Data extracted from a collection
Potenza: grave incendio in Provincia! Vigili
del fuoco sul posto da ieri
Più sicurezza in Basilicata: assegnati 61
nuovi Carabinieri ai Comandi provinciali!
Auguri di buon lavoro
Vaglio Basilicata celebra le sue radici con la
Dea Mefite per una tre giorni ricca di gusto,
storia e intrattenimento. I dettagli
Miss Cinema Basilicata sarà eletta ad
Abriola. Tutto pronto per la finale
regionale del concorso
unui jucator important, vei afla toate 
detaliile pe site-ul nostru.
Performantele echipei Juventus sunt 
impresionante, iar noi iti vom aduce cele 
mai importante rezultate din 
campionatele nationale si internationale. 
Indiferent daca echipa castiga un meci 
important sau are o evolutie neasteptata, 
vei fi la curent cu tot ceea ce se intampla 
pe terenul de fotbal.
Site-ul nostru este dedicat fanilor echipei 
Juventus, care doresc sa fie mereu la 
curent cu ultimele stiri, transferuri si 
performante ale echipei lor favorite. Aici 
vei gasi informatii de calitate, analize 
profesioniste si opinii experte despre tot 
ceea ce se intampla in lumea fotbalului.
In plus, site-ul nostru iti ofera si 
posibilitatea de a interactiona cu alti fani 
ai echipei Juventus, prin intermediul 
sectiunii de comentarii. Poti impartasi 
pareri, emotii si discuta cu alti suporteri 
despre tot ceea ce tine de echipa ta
...
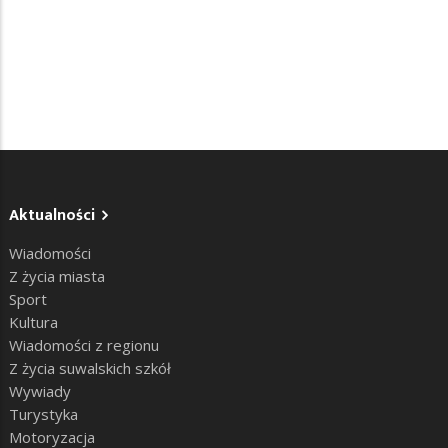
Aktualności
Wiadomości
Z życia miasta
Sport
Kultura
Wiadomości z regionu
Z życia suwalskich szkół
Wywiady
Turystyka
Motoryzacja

Problem statement: Of the lines above, retype only those from the line containing "ceea ce se intampla in lumea fotbalului." through the line containing "despre tot ceea ce tine de echipa ta", including both, exactly.

Exercise solution:
ceea ce se intampla in lumea fotbalului.
In plus, site-ul nostru iti ofera si 
posibilitatea de a interactiona cu alti fani 
ai echipei Juventus, prin intermediul 
sectiunii de comentarii. Poti impartasi 
pareri, emotii si discuta cu alti suporteri 
despre tot ceea ce tine de echipa ta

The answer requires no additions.